─── RECORDED DATA ───

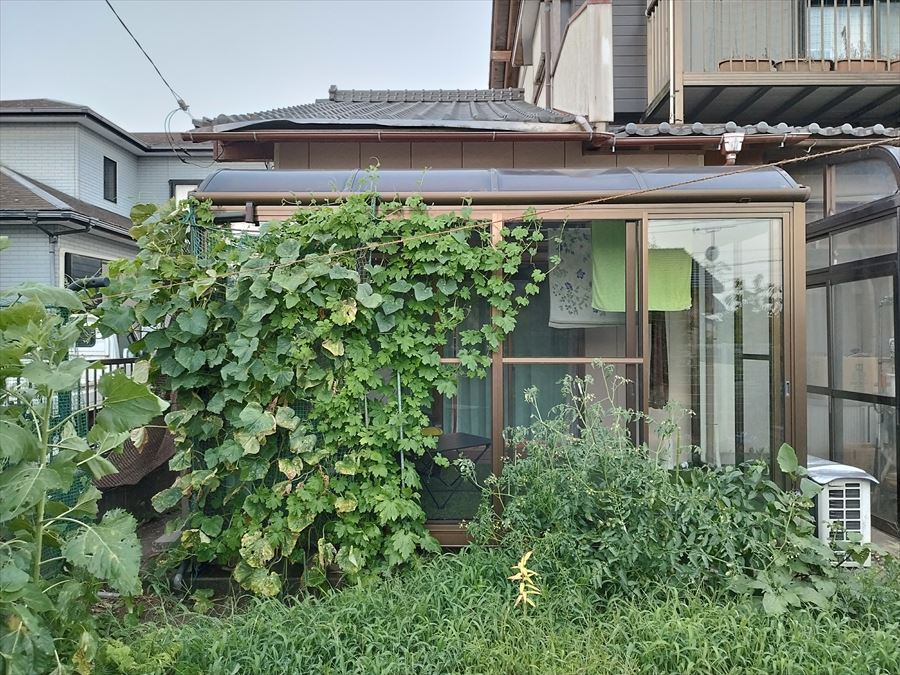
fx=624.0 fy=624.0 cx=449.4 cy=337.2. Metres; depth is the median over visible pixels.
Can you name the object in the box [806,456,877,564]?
air conditioner unit
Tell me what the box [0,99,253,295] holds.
house
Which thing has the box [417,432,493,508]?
folding table
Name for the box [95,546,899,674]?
lawn
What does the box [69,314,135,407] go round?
white vehicle
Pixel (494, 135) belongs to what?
gutter
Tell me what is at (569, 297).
towel
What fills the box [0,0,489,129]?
sky
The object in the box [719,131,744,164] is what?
downspout funnel
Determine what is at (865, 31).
balcony window
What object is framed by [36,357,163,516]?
metal fence
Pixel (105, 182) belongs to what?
window
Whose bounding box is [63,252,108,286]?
window
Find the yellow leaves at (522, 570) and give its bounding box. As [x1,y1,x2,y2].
[508,549,540,609]
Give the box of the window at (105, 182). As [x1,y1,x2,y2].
[103,156,117,202]
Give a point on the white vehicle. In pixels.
(99, 343)
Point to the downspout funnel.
(729, 148)
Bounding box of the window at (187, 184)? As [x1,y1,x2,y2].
[169,180,200,201]
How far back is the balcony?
7.59 m
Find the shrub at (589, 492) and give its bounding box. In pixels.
[463,370,824,610]
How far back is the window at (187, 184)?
14.98 m
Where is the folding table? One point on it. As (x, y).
(466, 447)
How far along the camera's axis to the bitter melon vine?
3.78 m
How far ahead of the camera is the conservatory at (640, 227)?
4.34 m
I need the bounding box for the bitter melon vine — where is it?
[107,179,555,595]
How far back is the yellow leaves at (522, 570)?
3.04 m
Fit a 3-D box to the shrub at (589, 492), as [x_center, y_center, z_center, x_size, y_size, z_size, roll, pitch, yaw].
[1.068,0.859,3.493,1.958,1.300,1.370,0,0,1]
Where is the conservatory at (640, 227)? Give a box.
[187,162,809,552]
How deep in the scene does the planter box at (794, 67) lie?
7.30 m
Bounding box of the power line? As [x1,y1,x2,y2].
[105,0,190,117]
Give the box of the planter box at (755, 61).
[719,56,772,72]
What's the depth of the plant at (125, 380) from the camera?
2.58 m
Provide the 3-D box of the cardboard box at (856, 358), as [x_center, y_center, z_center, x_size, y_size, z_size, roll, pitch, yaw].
[3.507,0.319,5.320,0.335,0.310,0.342,0,0,-27]
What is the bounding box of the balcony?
[644,0,899,119]
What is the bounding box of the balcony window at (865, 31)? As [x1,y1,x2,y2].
[804,0,899,60]
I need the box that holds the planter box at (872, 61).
[833,57,890,71]
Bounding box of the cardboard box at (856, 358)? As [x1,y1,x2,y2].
[841,356,879,393]
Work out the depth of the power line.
7.00 m
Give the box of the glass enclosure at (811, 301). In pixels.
[802,145,899,539]
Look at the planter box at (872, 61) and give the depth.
7.26 m
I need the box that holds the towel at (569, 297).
[550,225,626,325]
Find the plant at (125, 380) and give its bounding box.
[0,280,166,672]
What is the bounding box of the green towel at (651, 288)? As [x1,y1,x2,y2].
[588,223,690,315]
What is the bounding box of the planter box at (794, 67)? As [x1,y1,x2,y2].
[776,56,831,71]
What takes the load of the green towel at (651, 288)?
hanging from the conservatory at (640, 227)
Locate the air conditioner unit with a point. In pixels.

───

Every entry above should be restated word for word, with the images left out.

fx=624.0 fy=624.0 cx=449.4 cy=337.2. Metres; depth is the median over visible pixels.
Can you name the object in the box [806,456,877,564]?
air conditioner unit
Tell me what the box [0,99,253,295] holds.
house
Which thing has the box [417,432,493,508]?
folding table
Name for the box [95,546,899,674]?
lawn
What does the box [69,314,135,407] go round?
white vehicle
Pixel (494, 135) belongs to what?
gutter
Tell me what is at (569, 297).
towel
What fills the box [0,0,489,129]?
sky
The object in the box [719,131,744,164] is what?
downspout funnel
Determine what is at (865, 31).
balcony window
What object is framed by [36,357,163,516]?
metal fence
Pixel (105, 182) belongs to what?
window
Whose bounding box is [63,252,108,286]?
window
Find the yellow leaves at (522, 570) and give its bounding box. As [x1,y1,x2,y2].
[508,549,540,609]
Give the box of the window at (105, 182). As [x1,y1,x2,y2].
[103,156,117,202]
Give a point on the white vehicle. In pixels.
(99, 343)
Point to the downspout funnel.
(729, 148)
Bounding box of the window at (187, 184)? As [x1,y1,x2,y2].
[169,180,200,201]
How far back is the balcony?
7.59 m
Find the shrub at (589, 492) and give its bounding box. In pixels.
[463,370,824,610]
How far back is the window at (187, 184)?
14.98 m
Where is the folding table? One point on it. As (x, y).
(466, 447)
How far along the camera's axis to the bitter melon vine?
3.78 m
How far ahead of the camera is the conservatory at (640, 227)?
4.34 m
I need the bounding box for the bitter melon vine — where is it?
[107,179,555,595]
How far back is the yellow leaves at (522, 570)?
3.04 m
Fit a 3-D box to the shrub at (589, 492), as [x_center, y_center, z_center, x_size, y_size, z_size, roll, pitch, yaw].
[1.068,0.859,3.493,1.958,1.300,1.370,0,0,1]
Where is the conservatory at (640, 227)? Give a box.
[187,162,809,552]
How deep in the scene does the planter box at (794, 67) lie?
7.30 m
Bounding box of the power line? As [x1,y1,x2,y2].
[105,0,190,117]
Give the box of the planter box at (755, 61).
[719,56,772,72]
What's the depth of the plant at (125, 380) from the camera?
2.58 m
Provide the 3-D box of the cardboard box at (856, 358), as [x_center, y_center, z_center, x_size, y_size, z_size, roll, pitch, yaw].
[3.507,0.319,5.320,0.335,0.310,0.342,0,0,-27]
What is the bounding box of the balcony?
[644,0,899,119]
What is the bounding box of the balcony window at (865, 31)? As [x1,y1,x2,y2].
[804,0,899,60]
I need the box that holds the planter box at (872, 61).
[833,57,890,71]
Bounding box of the cardboard box at (856, 358)? As [x1,y1,x2,y2].
[841,356,879,393]
Work out the depth of the power line.
7.00 m
Give the box of the glass enclosure at (811, 301). In pixels.
[802,145,899,539]
Look at the planter box at (872, 61) and give the depth.
7.26 m
I need the box that holds the towel at (569, 297).
[550,225,626,325]
Find the plant at (125, 380) and give its bounding box.
[0,280,166,672]
What is the bounding box of the green towel at (651, 288)? As [x1,y1,x2,y2].
[588,223,690,315]
What is the bounding box of the planter box at (794, 67)? As [x1,y1,x2,y2].
[776,56,831,71]
What takes the load of the green towel at (651, 288)?
hanging from the conservatory at (640, 227)
Locate the air conditioner unit with a point. In pixels.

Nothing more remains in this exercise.